I used WolframAlpha to calculate the eigenvectors of the matrix
$$ A= \begin{bmatrix} 1-a & 0 & (1-a)b & 0\\ a & 0 & ab & 0\\ 0 & 1-a & (1-a)(1-b) & (1-a)b\\ 0 & a & a(1-b) & 1-(1-a)b \end{bmatrix} $$
for $a=0.35, b=0.5$ with the command
a=0.35, b=0.5, eigenvectors(({{1 - a, 0, (1 - a) b, 0}, {a, 0, a b, 0}, {0, 1 - a, (1 - a) (1 - b), (1 - a) b }, {0, a, a (1 - b),1- (1- a)b}}))
It gives what I think is the correct result in the result section: $(0.513344, 0.276416, 0.552832, 0.595357)$ (the vector of which I'm interested) but in the eigenvalue section there's $\lambda_1 = -1.3033$ and not $1$ as I expected.

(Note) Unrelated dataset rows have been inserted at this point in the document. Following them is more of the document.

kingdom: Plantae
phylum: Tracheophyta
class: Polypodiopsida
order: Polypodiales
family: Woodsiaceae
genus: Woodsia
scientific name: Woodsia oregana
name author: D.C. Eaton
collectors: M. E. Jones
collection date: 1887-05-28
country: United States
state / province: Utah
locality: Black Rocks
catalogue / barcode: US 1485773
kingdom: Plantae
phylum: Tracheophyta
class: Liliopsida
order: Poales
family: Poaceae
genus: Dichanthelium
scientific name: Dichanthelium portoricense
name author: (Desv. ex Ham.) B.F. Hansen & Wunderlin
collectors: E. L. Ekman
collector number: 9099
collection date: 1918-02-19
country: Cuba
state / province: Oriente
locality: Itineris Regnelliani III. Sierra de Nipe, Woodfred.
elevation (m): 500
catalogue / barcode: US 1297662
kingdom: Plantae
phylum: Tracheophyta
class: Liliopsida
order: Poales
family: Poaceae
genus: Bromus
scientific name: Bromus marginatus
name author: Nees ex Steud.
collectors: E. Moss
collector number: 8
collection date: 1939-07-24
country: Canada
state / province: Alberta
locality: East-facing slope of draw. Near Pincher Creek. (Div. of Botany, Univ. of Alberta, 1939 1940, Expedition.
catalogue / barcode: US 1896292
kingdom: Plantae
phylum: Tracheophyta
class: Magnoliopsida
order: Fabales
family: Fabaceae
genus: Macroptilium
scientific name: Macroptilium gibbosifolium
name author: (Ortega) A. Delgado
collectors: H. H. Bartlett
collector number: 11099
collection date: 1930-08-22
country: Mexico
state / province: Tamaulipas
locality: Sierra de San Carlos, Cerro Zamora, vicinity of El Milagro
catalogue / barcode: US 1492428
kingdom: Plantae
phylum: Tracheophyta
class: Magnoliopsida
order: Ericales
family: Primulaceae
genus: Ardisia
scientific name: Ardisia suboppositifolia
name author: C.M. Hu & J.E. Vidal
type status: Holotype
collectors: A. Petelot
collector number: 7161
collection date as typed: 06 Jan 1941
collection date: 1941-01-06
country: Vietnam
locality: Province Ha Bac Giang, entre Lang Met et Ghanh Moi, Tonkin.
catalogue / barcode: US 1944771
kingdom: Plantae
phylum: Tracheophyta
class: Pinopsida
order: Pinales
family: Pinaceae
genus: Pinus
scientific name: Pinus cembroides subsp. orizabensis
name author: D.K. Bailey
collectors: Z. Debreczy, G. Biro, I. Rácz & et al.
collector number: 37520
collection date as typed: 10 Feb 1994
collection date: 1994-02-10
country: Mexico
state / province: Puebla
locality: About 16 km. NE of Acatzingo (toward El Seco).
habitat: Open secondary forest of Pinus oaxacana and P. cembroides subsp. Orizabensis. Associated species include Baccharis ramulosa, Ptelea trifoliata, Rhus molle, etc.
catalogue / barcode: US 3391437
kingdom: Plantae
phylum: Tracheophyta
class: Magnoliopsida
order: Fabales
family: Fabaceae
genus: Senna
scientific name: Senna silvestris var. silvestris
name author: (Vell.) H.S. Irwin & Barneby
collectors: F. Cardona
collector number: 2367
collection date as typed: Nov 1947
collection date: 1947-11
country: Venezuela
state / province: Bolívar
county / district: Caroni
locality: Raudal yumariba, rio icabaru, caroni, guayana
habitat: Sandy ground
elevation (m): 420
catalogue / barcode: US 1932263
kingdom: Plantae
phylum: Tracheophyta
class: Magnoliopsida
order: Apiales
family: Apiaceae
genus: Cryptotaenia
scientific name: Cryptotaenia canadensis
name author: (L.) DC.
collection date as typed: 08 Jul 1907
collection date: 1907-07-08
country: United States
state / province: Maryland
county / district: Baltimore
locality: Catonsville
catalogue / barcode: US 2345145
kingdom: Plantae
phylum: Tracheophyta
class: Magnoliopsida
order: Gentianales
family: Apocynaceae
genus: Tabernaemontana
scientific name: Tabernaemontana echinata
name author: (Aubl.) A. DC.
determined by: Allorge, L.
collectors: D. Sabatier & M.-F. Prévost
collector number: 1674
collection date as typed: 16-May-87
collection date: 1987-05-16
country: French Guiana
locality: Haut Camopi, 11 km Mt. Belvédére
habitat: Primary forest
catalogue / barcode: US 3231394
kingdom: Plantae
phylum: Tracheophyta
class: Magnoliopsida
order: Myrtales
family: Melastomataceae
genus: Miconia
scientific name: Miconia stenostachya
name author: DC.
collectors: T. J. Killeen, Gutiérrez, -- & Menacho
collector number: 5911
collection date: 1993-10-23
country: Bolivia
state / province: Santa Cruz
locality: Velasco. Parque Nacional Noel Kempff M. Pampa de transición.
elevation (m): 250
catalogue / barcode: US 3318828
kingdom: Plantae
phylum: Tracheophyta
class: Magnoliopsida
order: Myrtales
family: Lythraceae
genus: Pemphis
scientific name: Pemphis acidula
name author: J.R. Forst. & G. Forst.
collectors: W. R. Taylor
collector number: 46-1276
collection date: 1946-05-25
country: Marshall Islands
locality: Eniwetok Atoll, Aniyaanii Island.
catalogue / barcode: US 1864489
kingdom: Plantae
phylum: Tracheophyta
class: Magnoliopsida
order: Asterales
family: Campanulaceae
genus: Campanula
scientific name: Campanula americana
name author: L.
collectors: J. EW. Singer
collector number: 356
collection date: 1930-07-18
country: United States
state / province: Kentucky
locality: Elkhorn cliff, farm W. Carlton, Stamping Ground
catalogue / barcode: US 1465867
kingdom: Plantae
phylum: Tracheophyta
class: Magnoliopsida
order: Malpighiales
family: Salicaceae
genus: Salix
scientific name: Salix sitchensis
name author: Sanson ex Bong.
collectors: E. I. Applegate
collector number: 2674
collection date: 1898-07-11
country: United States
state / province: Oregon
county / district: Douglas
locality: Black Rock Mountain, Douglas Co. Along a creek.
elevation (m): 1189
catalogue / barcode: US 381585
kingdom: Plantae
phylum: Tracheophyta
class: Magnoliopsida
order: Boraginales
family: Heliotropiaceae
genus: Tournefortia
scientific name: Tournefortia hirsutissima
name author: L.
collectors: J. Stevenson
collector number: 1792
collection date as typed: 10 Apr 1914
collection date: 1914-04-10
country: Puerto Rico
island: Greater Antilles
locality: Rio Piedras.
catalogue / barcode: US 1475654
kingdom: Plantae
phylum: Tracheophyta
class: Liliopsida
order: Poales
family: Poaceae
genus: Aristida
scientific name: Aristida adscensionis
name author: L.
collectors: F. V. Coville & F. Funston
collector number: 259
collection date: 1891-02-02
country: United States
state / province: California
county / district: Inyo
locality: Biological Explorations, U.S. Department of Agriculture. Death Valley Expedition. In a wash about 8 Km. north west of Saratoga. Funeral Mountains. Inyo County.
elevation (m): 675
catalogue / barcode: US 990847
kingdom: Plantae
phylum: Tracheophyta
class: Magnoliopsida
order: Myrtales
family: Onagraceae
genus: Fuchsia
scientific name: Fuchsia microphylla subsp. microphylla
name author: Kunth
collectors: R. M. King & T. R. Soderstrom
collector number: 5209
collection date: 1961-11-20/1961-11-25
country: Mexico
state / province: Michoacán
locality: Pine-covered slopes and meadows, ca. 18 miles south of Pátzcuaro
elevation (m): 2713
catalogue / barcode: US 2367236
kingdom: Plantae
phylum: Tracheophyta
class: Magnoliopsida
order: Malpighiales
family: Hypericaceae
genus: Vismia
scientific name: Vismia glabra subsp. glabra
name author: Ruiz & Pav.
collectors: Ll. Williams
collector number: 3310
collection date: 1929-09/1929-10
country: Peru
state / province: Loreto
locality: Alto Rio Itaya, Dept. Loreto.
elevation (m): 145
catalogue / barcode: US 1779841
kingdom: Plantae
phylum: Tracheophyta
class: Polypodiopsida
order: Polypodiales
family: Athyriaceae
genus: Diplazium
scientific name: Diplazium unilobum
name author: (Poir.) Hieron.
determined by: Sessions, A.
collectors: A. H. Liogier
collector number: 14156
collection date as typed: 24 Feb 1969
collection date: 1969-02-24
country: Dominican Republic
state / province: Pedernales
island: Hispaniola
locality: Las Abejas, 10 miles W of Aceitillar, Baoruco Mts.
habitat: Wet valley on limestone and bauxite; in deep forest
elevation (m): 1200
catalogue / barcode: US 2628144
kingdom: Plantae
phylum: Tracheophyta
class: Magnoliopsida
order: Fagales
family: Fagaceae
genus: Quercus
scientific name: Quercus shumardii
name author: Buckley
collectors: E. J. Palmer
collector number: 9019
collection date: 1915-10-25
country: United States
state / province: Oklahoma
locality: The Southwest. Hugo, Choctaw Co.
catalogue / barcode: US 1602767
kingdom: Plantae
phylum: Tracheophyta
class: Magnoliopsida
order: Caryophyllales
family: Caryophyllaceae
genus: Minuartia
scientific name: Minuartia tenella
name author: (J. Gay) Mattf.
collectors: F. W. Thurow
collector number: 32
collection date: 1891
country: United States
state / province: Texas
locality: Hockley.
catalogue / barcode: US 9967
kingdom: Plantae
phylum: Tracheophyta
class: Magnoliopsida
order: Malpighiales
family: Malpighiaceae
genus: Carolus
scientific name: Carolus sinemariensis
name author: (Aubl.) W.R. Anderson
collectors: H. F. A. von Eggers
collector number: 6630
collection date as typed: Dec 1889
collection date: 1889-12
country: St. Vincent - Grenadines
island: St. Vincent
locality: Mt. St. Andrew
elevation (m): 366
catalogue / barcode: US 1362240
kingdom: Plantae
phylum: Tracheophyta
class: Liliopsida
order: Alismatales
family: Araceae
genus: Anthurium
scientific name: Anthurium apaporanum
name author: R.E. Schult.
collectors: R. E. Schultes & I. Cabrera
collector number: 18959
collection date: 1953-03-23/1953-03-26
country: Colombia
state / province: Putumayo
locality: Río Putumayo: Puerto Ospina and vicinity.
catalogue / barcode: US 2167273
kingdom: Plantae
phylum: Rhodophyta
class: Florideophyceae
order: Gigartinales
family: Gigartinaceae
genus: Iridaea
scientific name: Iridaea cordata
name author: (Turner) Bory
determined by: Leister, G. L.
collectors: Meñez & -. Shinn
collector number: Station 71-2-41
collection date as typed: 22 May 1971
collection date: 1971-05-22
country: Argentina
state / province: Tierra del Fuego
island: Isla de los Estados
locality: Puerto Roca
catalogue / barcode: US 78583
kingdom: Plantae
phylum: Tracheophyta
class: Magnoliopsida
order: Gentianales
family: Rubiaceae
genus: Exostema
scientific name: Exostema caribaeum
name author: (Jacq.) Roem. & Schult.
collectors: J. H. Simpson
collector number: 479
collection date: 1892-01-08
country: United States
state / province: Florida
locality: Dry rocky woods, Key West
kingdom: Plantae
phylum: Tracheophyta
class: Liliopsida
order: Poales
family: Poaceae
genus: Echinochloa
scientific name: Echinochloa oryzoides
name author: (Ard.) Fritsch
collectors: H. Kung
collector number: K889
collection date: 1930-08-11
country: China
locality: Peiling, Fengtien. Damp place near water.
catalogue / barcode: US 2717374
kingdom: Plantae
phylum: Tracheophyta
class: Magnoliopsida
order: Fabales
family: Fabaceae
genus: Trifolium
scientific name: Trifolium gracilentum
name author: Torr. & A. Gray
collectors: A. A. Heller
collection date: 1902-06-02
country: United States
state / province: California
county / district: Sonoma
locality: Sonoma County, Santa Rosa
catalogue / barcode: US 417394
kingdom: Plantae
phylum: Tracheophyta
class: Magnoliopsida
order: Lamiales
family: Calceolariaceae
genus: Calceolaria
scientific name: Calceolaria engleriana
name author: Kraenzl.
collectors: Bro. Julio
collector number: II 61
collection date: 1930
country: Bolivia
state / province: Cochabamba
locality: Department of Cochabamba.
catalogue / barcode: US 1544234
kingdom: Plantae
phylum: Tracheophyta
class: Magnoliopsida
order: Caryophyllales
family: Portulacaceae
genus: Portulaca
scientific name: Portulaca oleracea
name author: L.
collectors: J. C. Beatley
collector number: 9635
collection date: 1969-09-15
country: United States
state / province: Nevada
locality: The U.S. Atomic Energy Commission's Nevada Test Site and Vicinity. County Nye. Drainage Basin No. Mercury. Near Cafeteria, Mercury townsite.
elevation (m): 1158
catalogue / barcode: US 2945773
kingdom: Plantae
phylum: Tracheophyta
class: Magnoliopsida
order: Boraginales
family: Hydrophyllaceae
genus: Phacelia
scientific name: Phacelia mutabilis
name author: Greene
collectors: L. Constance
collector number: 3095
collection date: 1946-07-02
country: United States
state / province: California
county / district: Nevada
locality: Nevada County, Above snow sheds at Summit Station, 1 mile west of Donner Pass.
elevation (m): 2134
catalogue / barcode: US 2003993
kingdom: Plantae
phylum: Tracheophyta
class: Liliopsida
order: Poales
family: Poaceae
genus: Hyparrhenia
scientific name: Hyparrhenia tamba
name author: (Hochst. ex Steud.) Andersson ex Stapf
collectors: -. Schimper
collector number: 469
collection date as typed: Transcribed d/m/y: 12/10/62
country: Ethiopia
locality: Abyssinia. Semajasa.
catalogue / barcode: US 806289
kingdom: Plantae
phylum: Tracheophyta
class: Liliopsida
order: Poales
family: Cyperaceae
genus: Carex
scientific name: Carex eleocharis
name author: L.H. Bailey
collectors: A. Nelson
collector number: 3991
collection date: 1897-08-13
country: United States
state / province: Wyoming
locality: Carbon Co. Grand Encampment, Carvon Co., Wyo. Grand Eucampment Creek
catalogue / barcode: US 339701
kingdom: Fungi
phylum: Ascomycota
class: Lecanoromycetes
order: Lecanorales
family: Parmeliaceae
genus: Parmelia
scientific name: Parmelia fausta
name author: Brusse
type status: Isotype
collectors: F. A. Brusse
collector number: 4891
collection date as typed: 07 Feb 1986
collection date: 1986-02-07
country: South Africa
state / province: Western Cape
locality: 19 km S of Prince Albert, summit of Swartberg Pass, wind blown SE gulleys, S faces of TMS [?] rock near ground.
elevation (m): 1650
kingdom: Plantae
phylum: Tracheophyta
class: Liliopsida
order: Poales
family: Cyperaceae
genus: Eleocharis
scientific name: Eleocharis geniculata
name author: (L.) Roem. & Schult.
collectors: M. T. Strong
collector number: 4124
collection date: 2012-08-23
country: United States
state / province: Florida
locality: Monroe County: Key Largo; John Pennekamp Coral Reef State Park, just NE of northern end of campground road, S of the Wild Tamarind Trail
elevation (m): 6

Also, in the eigenvectors section, there isn't the vector given in the result (or its multiple), what's up with that?
Other software give the eigenvalue $1$ and the same eigenvector. Here's the matrix for input there if somebody wants to check
0.650 0.000 0.325 0.000
0.350 0.000 0.175 0.000
0.000 0.650 0.325 0.325
0.000 0.350 0.175 0.675
I have checked and double-checked and still get this weird output from Wolfram Alpha.
PS. If I change the command to eigenvalues, then it gives $1.$ and also other eigenvalues correctly (up to a precision). So clearly this is an error in WA.
This is too long for a comment.
When we look at the characteristic polynomial given by Wolfram Alpha when asking for the eigenvectors (entering $a=\frac 7 {20}$ and $b=\frac 12$), it is reported to be $$\lambda^4+\frac{9}{2} \sqrt{\frac{13}{7}} \lambda^3+\frac{1355 }{588}\lambda^3-\frac{1501}{588} \sqrt{\frac{13}{7}} \lambda^2-\frac{845}{147}\lambda^2+\frac{319 }{196}\lambda-\frac{319 }{98}\sqrt{\frac{13}{7}}$$ the solutions of which being effectively $$\{ -9.43808, 1.15923, -0.0790194-0.631825 i, -0.0790194+0.631825 i\}$$ but they are not the same as those obtained when entering $a=0.35$ and $b=0.5$.
The characteristic polynomial should be $$\lambda ^4-\frac{33 }{20}\lambda ^3+\frac{559 }{800}\lambda ^2-\frac{39 }{800}\lambda$$ obtained from the general case and replacing $a$ and $b$ by their rational values; the solutions of this last polynomial being $$\left\{ 0, 1, \frac{13-\sqrt{91}}{40} , \frac{13+\sqrt{91}}{40} \right\}$$ More than strange, for sure.